Europe’s recent heatwave affecting Greenland’s ice fields

A heatwave that smashed high temperature records in five European countries just over a week ago is now over Greenland, accelerating the melting of the island’s ice sheet and causing massive ice loss in the Arctic.

The world’s largest island, Greenland is a semi-autonomous Danish territory between the Atlantic and Arctic oceans. Eighty-two percent of its surface is covered by ice.

The current melting has been caused by the arrival of the same warm air from North Africa and Spain that led to the July national temperature records in Belgium, Germany, Luxembourg, the Netherlands and Britain.

The area of the Greenland ice sheet that is showing indications of melt has been growing daily, hitting a record 56.5 percent for the year on Wednesday, July 31, according to Ruth Mottram, a climate scientist with the Danish Meteorological Institute.
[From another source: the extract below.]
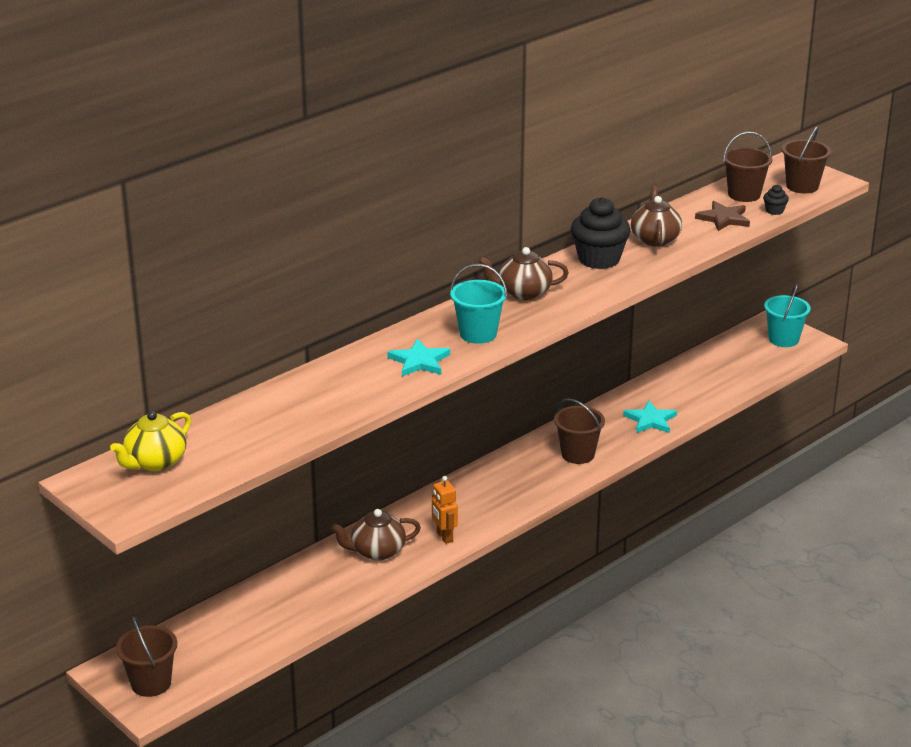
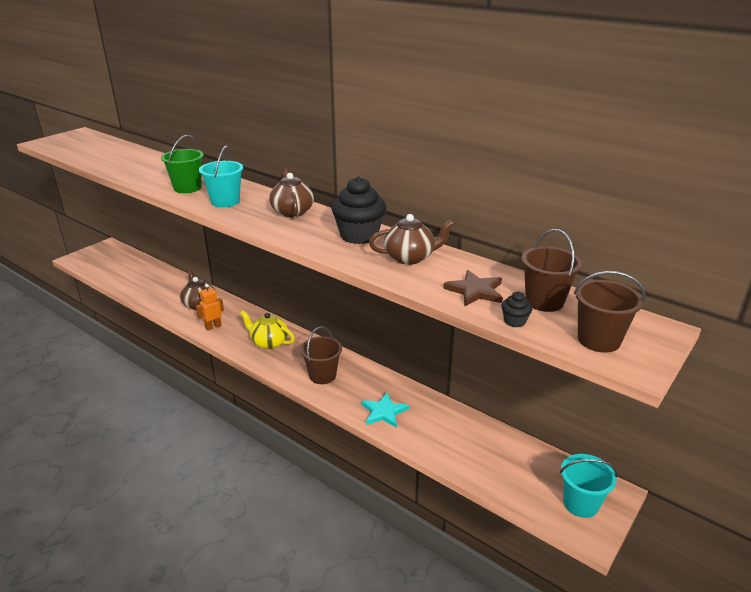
camera: 80 degrees right, 0 degrees up
(151, 683) = (93, 256): brown bucket -> none
(155, 462) = (90, 142): yellow teapot -> yellow teapot (269, 342)
(419, 361) = (187, 188): turquoise star -> green bucket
“It looks like the peak will be today,” Mottram said on Thursday. “But the long-term forecast is for continuing warm and sunny weather in Greenland, so that means the amount of the ice loss will continue.”

Warmer conditions

A June study by scientists in the United States and Denmark said melting ice in Greenland alone will add between five and 33 centimetres to rising global sea levels by the year 2100. If all the ice in Greenland melted – which would take centuries – the world’s oceans would rise by 7.2 metres, the study found.

There has been a long build-up to this summer’s ice melt, with higher overall temperatures for months, and a very dry winter with little snow in many places, which would normally offer some protection to glacier ice.

“This is certainly a weather event superimposed on an overall trend of warmer conditions that have increasingly melted Greenland ice over the long term,” said Mark Serreze, director of the Snow and Ice Date Center in Boulder, in the US state of Colorado, which monitors ice sheets globally.

Mike Sparrow, a spokesman for the United Nations World Meteorological Organization, said that amid rising global temperatures, extreme heatwaves are now occurring at least 10 times more frequently than a century ago.

He noted that sea ice spread in the Arctic and Antarctic are both currently at record lows

“These kind of heatwaves are weather events and can occur naturally, but studies have shown that both the frequency and intensity of these heatwaves have increased due to global warming,” Sparrow said.